§ YOUR ASSIGNMENT: Everything in the listing should be transcribed exactly, apart from the pictures.

§ DATA PROVIDED:
★ ★ ★ ★

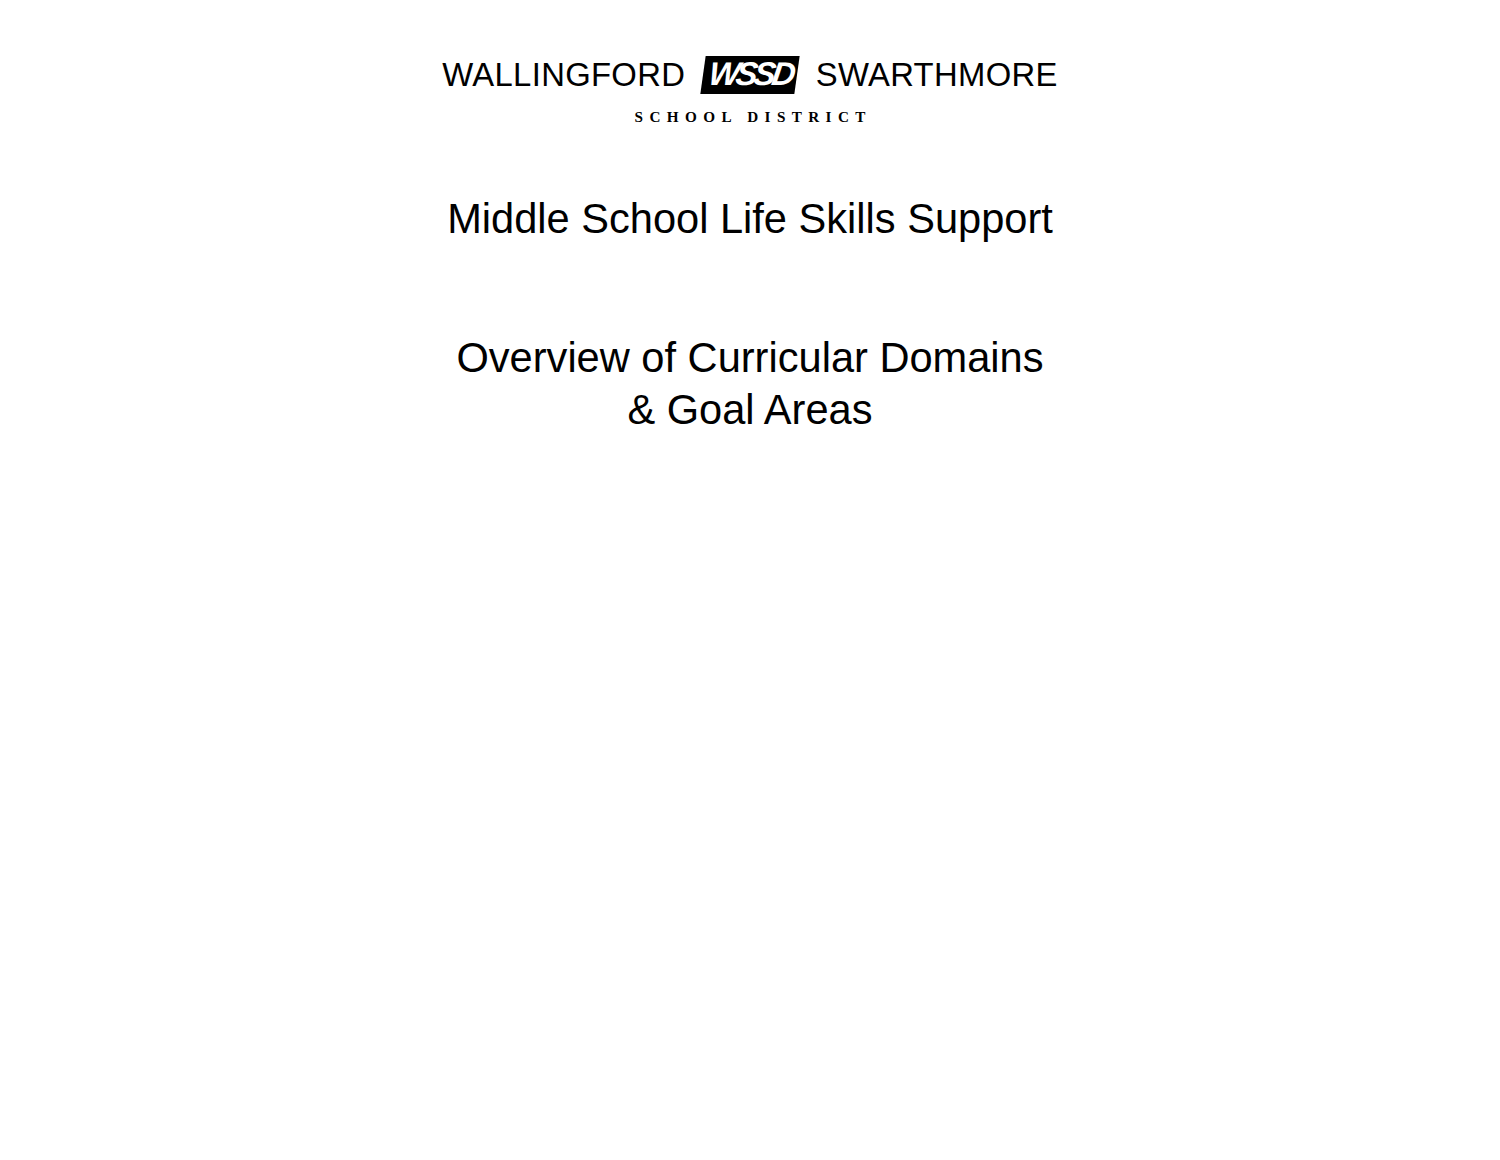WALLINGFORD WSSD SWARTHMORE
SCHOOL DISTRICT
Middle School Life Skills Support
Overview of Curricular Domains & Goal Areas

★ ★ ★ ★

§ EXERCISE SOLUTION:
WALLINGFORD WSSD SWARTHMORE
SCHOOL DISTRICT
Middle School Life Skills Support
Overview of Curricular Domains & Goal Areas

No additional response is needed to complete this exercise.